Accadde a Brindisi di Montagna
di Emanuele Labanchi
Non si tratta qui di Aurelio Agostino d’Ippona, conosciuto come Sant’Agostino, ma di Agostino Lacerenza, figlio di Peppe, detto o’ Pollc’ (il pollice) per la sua statura, che viveva con la famiglia in contrada Casone del piccolo borgo di Brindisi di Montagna nella nostra Basilicata della prima metà del ‘900. Lì anche Agostino era o’ Pollc’ e conduceva la sua vita da giovane contadino e pastore ma, a 29 anni, la notte di Natale del 1926 ebbe inizio una storia che ne segnò per sempre l’esistenza.

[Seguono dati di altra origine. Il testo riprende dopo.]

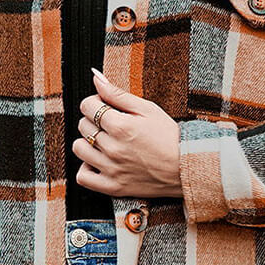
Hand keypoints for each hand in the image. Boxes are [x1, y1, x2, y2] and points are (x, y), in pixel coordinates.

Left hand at [72, 67, 183, 199]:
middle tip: (110, 124)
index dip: (94, 102)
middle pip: (83, 125)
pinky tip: (98, 161)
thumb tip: (95, 77)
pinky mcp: (112, 187)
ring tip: (104, 142)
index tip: (105, 107)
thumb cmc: (169, 137)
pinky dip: (86, 168)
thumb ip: (118, 94)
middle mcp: (113, 148)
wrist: (185, 168)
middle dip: (93, 120)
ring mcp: (111, 169)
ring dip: (87, 142)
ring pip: (79, 149)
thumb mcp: (148, 109)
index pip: (87, 106)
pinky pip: (83, 177)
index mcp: (121, 126)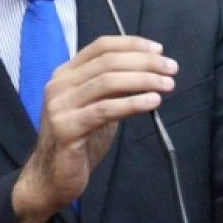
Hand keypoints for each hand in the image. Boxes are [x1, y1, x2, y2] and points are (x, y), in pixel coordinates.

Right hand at [11, 35, 177, 222]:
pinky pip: (104, 110)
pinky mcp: (66, 128)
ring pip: (107, 82)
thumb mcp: (96, 107)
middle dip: (144, 62)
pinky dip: (132, 103)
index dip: (132, 44)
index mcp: (65, 74)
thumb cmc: (78, 142)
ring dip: (142, 80)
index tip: (159, 50)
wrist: (51, 178)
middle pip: (107, 62)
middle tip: (171, 68)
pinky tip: (152, 102)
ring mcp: (59, 106)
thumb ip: (113, 88)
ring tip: (167, 84)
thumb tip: (149, 70)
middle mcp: (59, 85)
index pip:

Il padre Peppe si sentì male e, privo di sensi, doveva essere traferito in Ospedale a Potenza. Agostino, unico figlio maschio, con l’aiuto delle sorelle riuscì a caricarlo sul mulo e a legarlo, temendo che potesse cadere durante il lungo viaggio. Era notte e, con il cuore in gola, partì…
In Ospedale il Medico di turno non si limitò ad attestare il decesso del povero Peppe ma informò i Carabinieri, ritenendo che quel figlio lo avesse legato con lacci troppo stretti. Ne seguì arresto per omicidio colposo e a Brindisi di Montagna, nonostante il ritorno del giovane qualche giorno dopo, cominciò un’azione infamante contro di lui, ritenuto sin da subito colpevole della morte del padre.
Il buon Agostino, pur isolato nel paese natale, sposatosi e con cinque figli, riuscì a vivere una vita dedicata al lavoro e alla famiglia, andando spesso a caccia. All’alba del 29 novembre 1942, Agostino andò a caccia di lepri con due vicini di casa, Francesco Vaccaro e Leonardo Filippi. Nel bosco Leonardo si allontanò, si persero le sue tracce e non fece ritorno a casa. Non riuscendo a trovarlo, nel giro di poche ore, i Carabinieri del posto, ritenendo Agostino uno “col vizio di uccidere”, lo arrestarono. In attesa del processo venne portato nel carcere di Potenza dove era già stato da giovane per la sospetta uccisione del padre. Furono sequestrati tutti i beni alla sua famiglia che, già in difficoltà, finì in assoluta povertà. Fu ritenuto colpevole di omicidio e solo dopo anni di duro isolamento in cella Agostino venne liberato perché, il vero colpevole dell’assassinio di Leonardo Filippi, confessò la propria colpa. Agostino, ritornato a casa, ritrovò la moglie e i figli, le sorelle, e ricominciò a lavorare ma, tra perdurante maldicenza e guardato ancora con diffidenza, il 23 luglio del 1949 si gettò nel pozzo del Casone dove morì annegato. L’Accanimento giudiziario, la “mala giustizia” e l’emarginazione subita nella sua piccola comunità lo avevano spinto al suicidio… Ebbene, questa tragica vicenda umana, ormai a rischio di definitiva sua scomparsa da ogni ricordo, è stata la fonte del racconto-romanzo “EPPURE QUALCUNO MI DOVEVA ASCOLTARE” – Osanna Edizioni –Marzo 2020, magistralmente scritto da Aurelio Pace, Avvocato, che ha dato voce a quell’umile, onesto, povero contadino lucano per… gridare al mondo intero la sua innocenza. L’Autore è stato ieri sera ospite del Centro culturale “José Mario Cernicchiaro” a Villa Tarantini dove, presente il Sindaco, Avv. Daniele Stoppelli, è stato accolto dalla Presidente, Prof.ssa Tina Polisciano, per la presentazione a Maratea del pregevole libro, ispiratore anche di opera teatrale “ O’ POLLC’ ” di Ulderico Pesce e Aurelio Pace. “Ristabilire la dignità perduta è un dovere familiare e di comunità…. Aurelio Pace si è mostrato felice di raccontare quella storia…
Ora, con questa storia di verità, Agostino Lacerenza godrà ancor di più di quella luce che si è meritato e che ha scelto di rincorrere anticipatamente, come quando scendeva sulla neve”. – Nel libro (pag. 98 e ss.) : “A futura memoria – Lettera aperta della famiglia di Agostino Lacerenza – Michele Lacerenza”.
E, alla fine, mi piace intravedere un pur casuale (?) incontro-legame tra i nomi del sensibile Autore, Aurelio, e del contadino di Brindisi di Montagna, Agostino, con quello di Sant’Agostino d’Ippona: Aurelio Agostino d’Ippona.